TASK OBJECTIVE =>
Starting with the line that holds "y, JSMobptbuild[x +", repeat each line through the last one below, exactly. Pictures stay out.

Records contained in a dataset
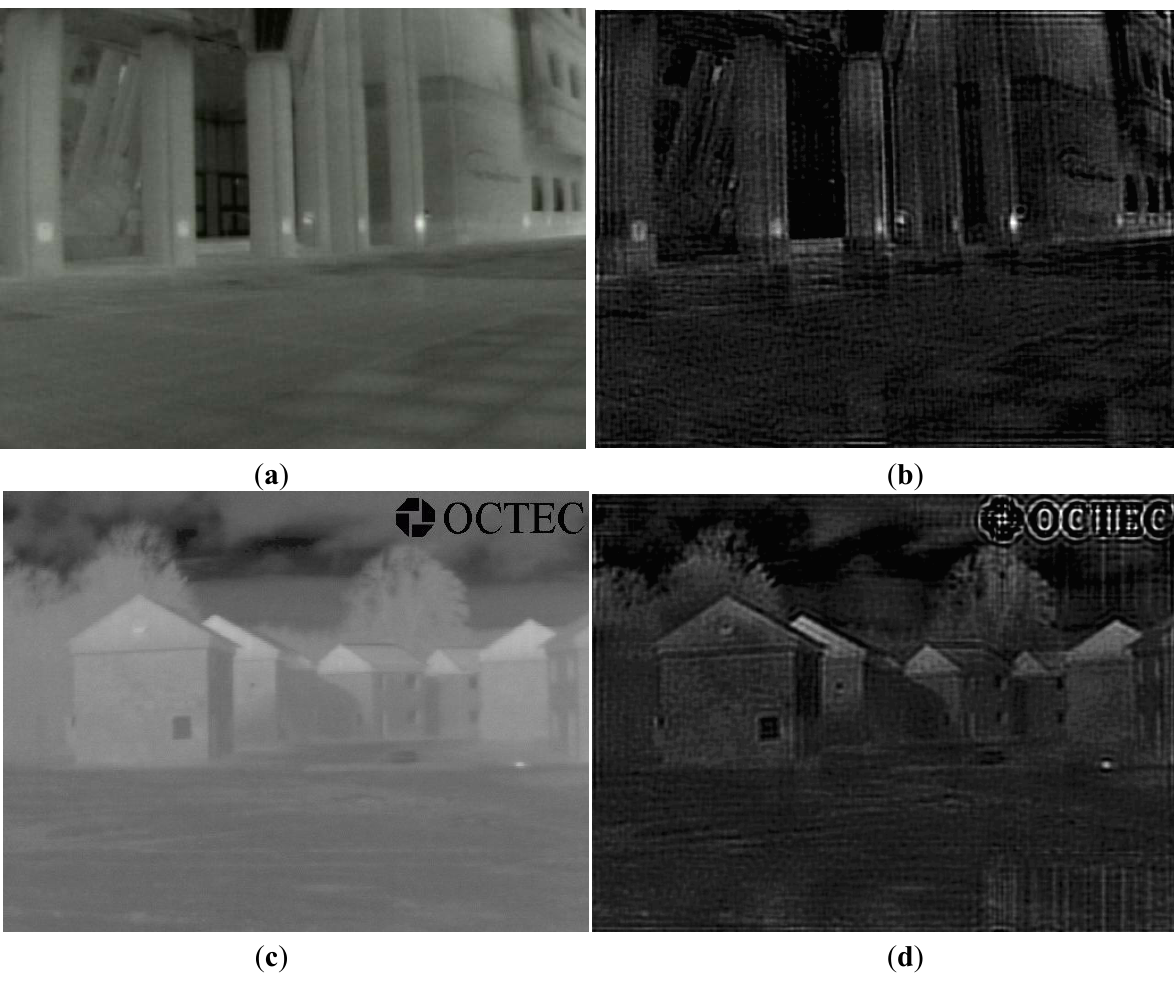
Figure 3. Examples of IRE image transformation using the designed inverse filter. ( a ) Original IR Image 1; ( b ) Transformed IR Image 1 via the inverse filter; ( c ) Original IR Image 2; ( d ) Transformed IR Image 2 via the inverse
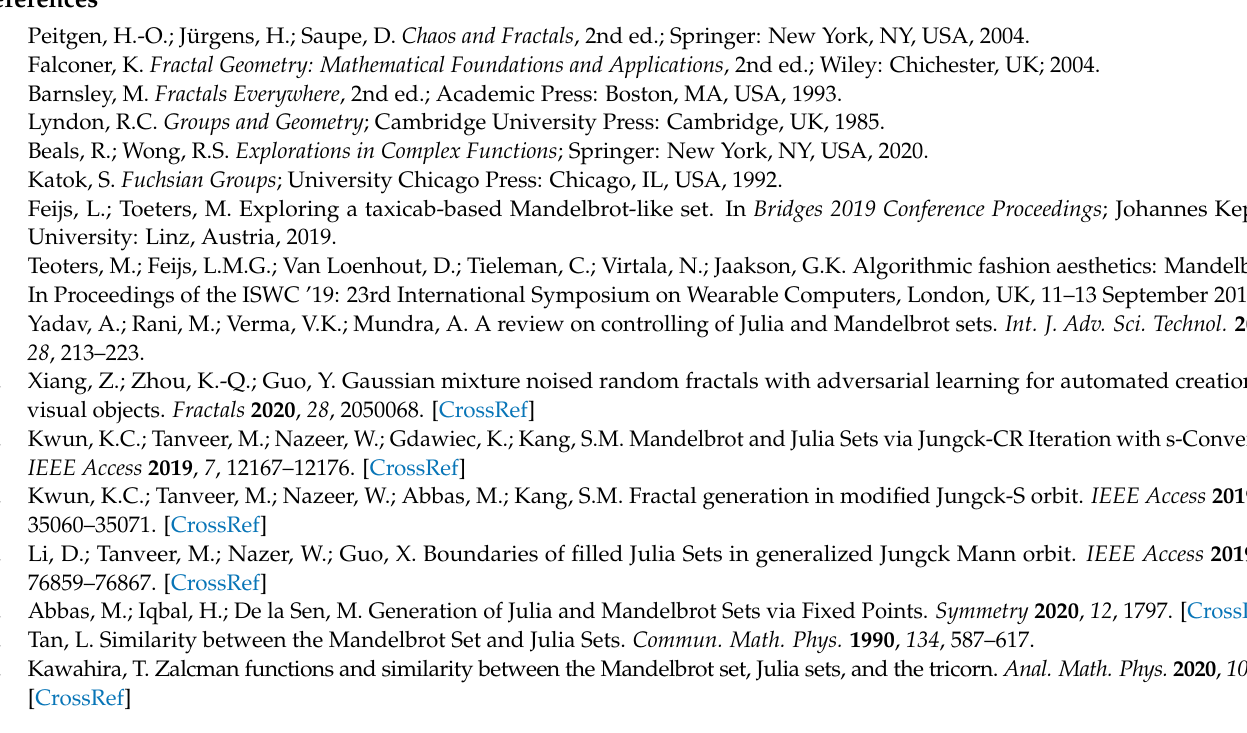
Table[{x, y, JSMobptbuild[x + I y, {a, b, c, d}, l, j]}, {x, xmin, xmax, xs}], {y, ymin, ymax, ys}], 1], ColorFunction -> (Blend[{Black, Blue, Red, RGBColor[0, .8, 0], Yellow, Orange, Red}, #] &), ColorFunctionScaling -> False, PlotRange -> All] // Quiet JSplotallclassicMobbuild[{0, .3851450, 1, 0}, -.45 + .05 I,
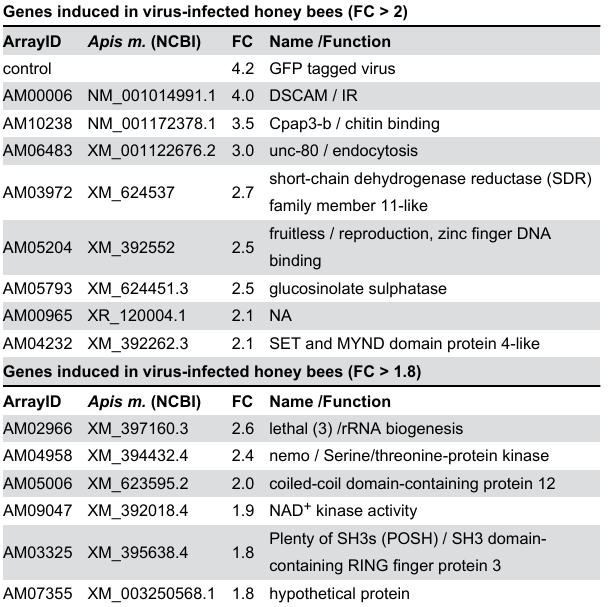
Table abbreviations are as follows: microarray feature identification number = Array ID; honey bee NCBI reference number = Apis m. (NCBI); fold-change = FC; and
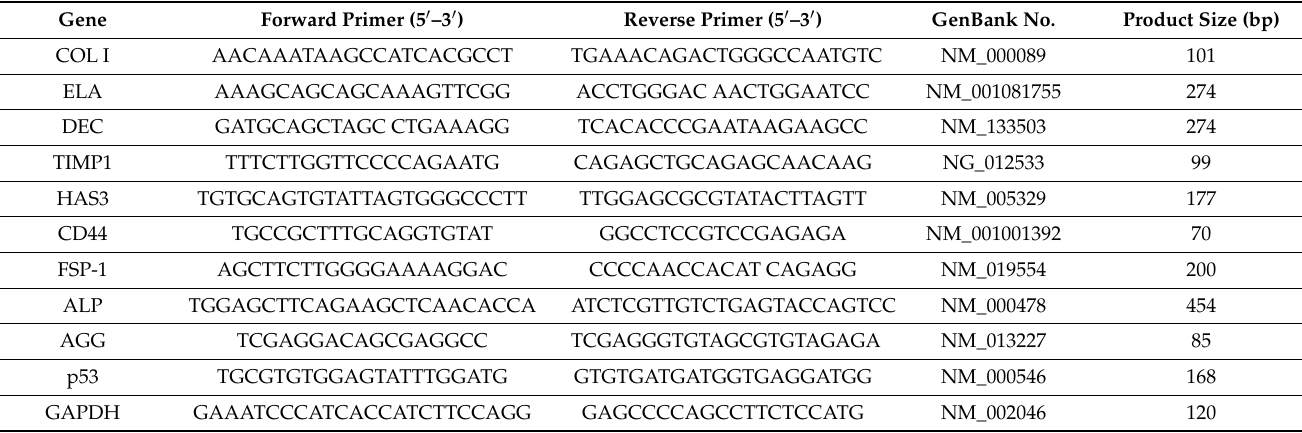
Table 1. Primers used for determining fibroblastic differentiation using quantitative real-time PCR.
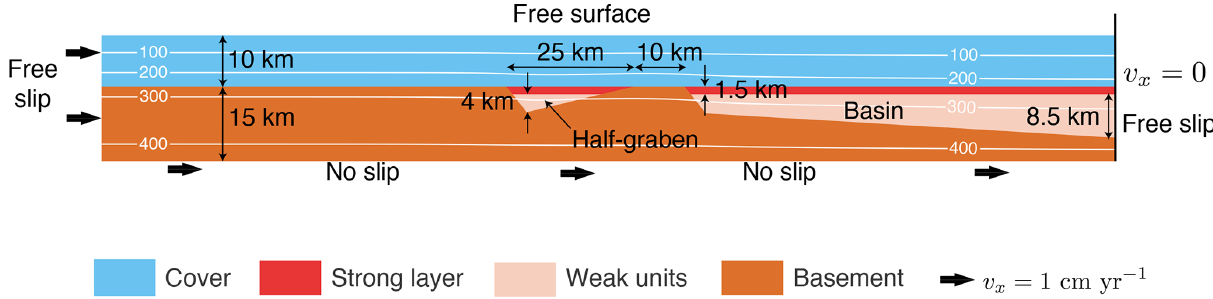
Figure 2. Reference model configuration. The white contours show isotherms and the labels are the corresponding temperatures in ◦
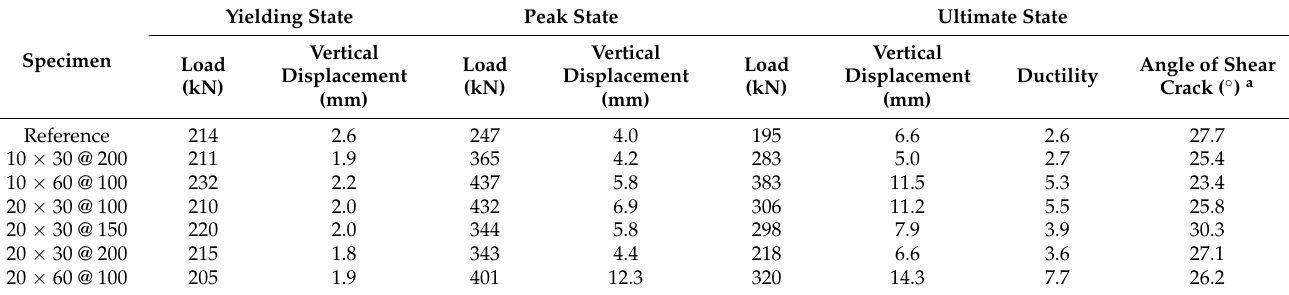
Table 3. Test results.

WRITTEN SOLUTION =>
Table[{x, y, JSMobptbuild[x + I y, {a, b, c, d}, l, j]}, {x, xmin, xmax, xs}], {y, ymin, ymax, ys}], 1], ColorFunction -> (Blend[{Black, Blue, Red, RGBColor[0, .8, 0], Yellow, Orange, Red}, #] &), ColorFunctionScaling -> False, PlotRange -> All] // Quiet JSplotallclassicMobbuild[{0, .3851450, 1, 0}, -.45 + .05 I,
Table abbreviations are as follows: microarray feature identification number = Array ID; honey bee NCBI reference number = Apis m. (NCBI); fold-change = FC; and
Table 1. Primers used for determining fibroblastic differentiation using quantitative real-time PCR.
Figure 2. Reference model configuration. The white contours show isotherms and the labels are the corresponding temperatures in ◦
Table 3. Test results.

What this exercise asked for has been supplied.